21.9.18

BRUCE SPRINGSTEEN: Westbury Music Fair, Jericho NY, March 1975


I was lucky enough to see Bruce Springsteen & The E Street Band five times before Born To Run was released, in Norfolk and Richmond, Virginia, in New York City at the Bottom Line club and the Academy of Music, and at the Westbury Music Fair, a theatre in Jericho on Long Island. I was reminded of this last occasion today when my Melody Maker review of the show popped up on Rock’s Back Pages, so I’m taking the liberty of cut and pasting it into Just Backdated.
         I remember the occasion well. I was driven there by Peter Philbin, Columbia International’s RR guy, a big Bruce fan who became a good friend of mine when I lived in New York as MM's US Editor. Weirdly, the gig was on a revolving stage in the centre of a room that held about 1,800 people. I don’t think it was sold out. The other thing I remember was that the place was run by Italian gangsters, and that the backstage area was patrolled by these olive skinned men in dark suits and ties with bulging shoulders, all of whom looked like extras from The Godfather. Philbin recognised this before I did and advised me not to make eye contact with them. We went backstage to chat with Bruce after the show but, as ever, he was tight-lipped, pre-occupied with the issues surrounding the release of Born To Run, of course. I wasn't to know this as the dispute between his manager Mike Appel and future producer and manager Jon Landau had yet to break out into the open. 
         Here is the review I wrote for Melody Maker, virtually unchanged. (I still think ‘Sandy’ is one of the most moving songs he has ever written by the way.)

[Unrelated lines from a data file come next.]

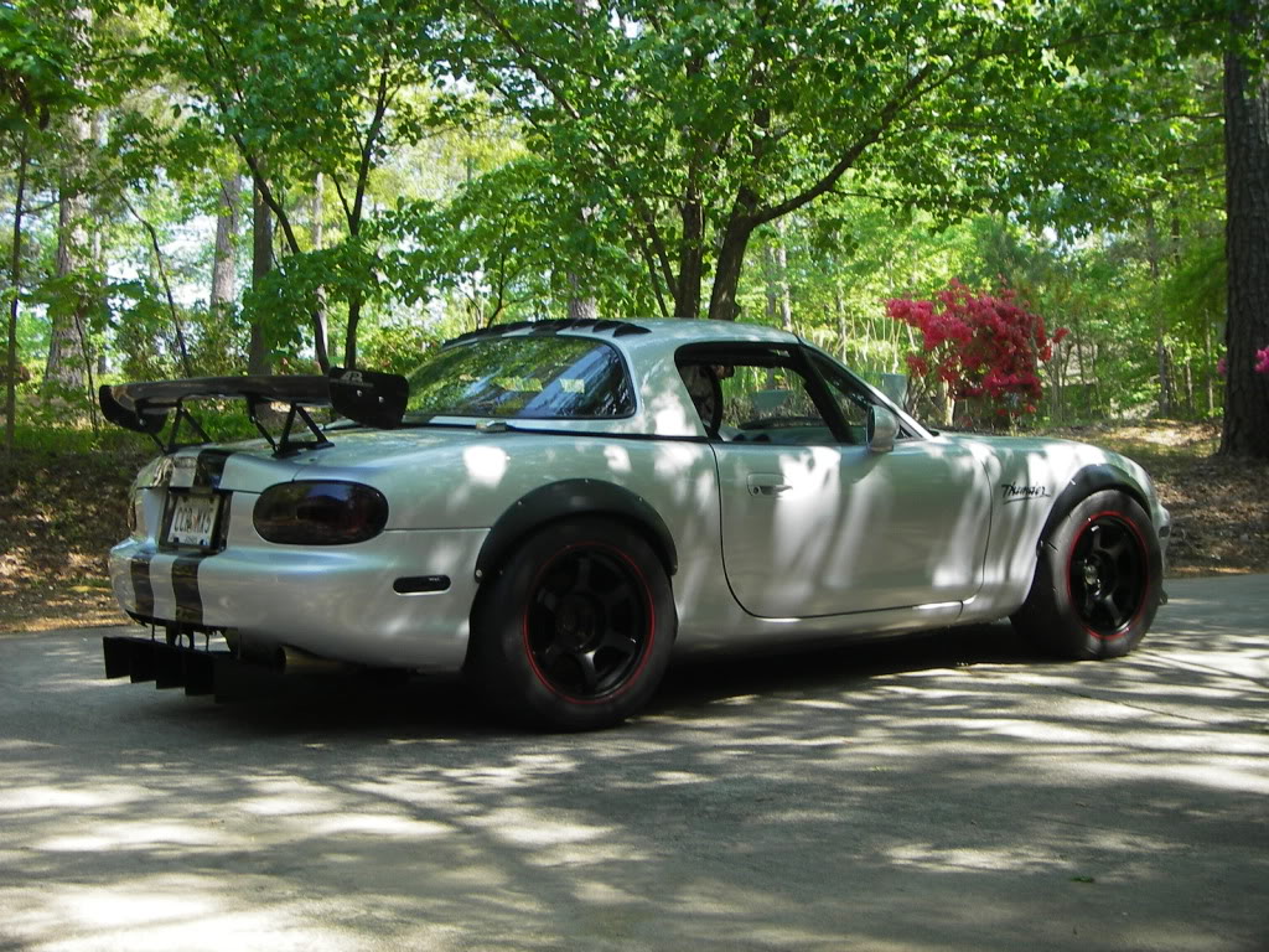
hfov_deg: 39.7
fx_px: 1760
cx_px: 634
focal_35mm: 48
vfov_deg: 30.3
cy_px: 476
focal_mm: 8.1
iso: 50
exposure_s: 1/100
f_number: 3.5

Bruce Springsteen, an artist whose talent has inspired respected critics to fawn like teenage groupies, took over the revolving stage of the Westbury Music Fair last weekend and showed yet again why one critic opined that the future of rock and roll rested on Bruce's bony shoulders.
         Eschewing the usual sleeveless tee-shirt in favour of a rumpled rugby sweater, and abandoning his fifties style shades, he led his band through a two and a half hour set that included a couple of two-song encores. Or was it three? By that time Bruce had virtually boiled over and taken the audience with him. Details get a little hazy at times like this.
         Since I last saw him, Bruce has found a new drummer, Max Weinberg, and piano player, Roy Bittan, and added a shapely violinist called Suki Lahav who not only improves the aesthetics of the set, but also adds considerably to the crushing atmosphere that Springsteen, street poet extraordinaire, is capable of creating. Unfortunately, I was informed, it was her last gig with the E Street Band.

(I found this picture on line, the only one I could find with Bruce and Suki on stage together)

         Springsteen's material alternates between whispered verses about kids growing up in New York and the surrounding area, and hard driven rock music propelled for the most part by Clarence Clemons, the giant black reed player, who rasps through his three horns in that old King Curtis manner.
         As a guitarist, Springsteen is more of a rock and roller than romantic poet. But his crazy movements back and forth, deliberately knock-kneed at times, are always fun to watch. This time, he jumped up rather precariously onto the organ midway through his encore of Presley's ‘Wear My Ring’.
         For me, the highlight of the set was not so much the hysterics at the end, but Bruce's first encore, the super-emotional ‘4th of July, Asbury Park (Sandy)’ with its French accordion and whispered passages about boardwalks, beaches and sea-side bars. Bruce altered the words slightly so that Hells Angels came riding in at one point, but ‘Sandy’ remained essentially intact, one of the most moving pieces he has written.
         He’s overdue for a third album, and Columbia are scratching their heads about what to do with their prodigy from Asbury Park. On Sunday’s showing, it’ll just be a matter of time before Springsteen is acclaimed by the people as well as the critics.


1 comment:

  1. I was there...First time I saw him on a date & was hooked ever since!